◆ **Your objective**
Select every line of the material below that contains the string "ruler", and copy each such line. Treat case as significant.

Measurement reading data
============

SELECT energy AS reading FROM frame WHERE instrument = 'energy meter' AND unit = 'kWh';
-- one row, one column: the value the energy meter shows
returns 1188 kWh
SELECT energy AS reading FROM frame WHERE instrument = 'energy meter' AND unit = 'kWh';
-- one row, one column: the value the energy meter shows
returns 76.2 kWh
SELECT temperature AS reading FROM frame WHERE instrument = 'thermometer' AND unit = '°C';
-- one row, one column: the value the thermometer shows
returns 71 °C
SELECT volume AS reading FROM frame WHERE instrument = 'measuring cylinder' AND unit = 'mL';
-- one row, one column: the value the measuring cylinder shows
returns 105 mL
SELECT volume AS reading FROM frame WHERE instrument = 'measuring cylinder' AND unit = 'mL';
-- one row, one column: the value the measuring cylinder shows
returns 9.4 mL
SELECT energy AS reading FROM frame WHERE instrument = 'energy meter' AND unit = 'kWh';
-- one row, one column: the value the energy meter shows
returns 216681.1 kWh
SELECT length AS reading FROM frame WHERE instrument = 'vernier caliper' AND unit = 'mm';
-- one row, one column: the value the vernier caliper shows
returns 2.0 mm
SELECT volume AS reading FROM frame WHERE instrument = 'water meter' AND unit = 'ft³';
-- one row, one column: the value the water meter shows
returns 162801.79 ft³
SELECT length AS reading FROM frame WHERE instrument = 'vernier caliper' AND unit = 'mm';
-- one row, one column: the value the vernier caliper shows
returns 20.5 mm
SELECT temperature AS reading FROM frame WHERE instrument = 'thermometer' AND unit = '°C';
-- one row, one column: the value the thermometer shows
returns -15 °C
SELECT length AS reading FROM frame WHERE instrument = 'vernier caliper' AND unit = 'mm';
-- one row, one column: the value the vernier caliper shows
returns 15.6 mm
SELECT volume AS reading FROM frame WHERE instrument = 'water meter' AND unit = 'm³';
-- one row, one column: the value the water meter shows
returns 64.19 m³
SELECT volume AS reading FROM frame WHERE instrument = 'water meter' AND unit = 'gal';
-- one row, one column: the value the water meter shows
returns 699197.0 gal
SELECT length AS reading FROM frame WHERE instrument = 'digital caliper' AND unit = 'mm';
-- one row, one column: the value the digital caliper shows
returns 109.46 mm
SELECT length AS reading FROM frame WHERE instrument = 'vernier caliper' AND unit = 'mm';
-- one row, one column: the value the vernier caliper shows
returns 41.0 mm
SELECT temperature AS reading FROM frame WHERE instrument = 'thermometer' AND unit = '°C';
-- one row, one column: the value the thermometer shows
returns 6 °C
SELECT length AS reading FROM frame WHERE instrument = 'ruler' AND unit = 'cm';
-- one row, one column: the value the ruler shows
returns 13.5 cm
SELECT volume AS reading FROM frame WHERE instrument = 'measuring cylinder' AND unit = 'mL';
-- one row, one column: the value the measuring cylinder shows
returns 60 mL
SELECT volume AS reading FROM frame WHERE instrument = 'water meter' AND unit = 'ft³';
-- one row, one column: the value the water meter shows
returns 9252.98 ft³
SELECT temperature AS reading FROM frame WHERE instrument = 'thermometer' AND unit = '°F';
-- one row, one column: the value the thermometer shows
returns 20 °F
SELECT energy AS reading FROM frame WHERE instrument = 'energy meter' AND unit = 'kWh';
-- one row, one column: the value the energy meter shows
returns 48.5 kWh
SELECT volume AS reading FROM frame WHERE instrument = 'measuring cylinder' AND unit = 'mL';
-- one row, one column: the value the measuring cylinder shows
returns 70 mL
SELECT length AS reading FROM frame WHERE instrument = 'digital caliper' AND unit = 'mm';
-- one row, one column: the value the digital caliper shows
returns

============

◆ **Expected answer**
SELECT length AS reading FROM frame WHERE instrument = 'ruler' AND unit = 'cm';
-- one row, one column: the value the ruler shows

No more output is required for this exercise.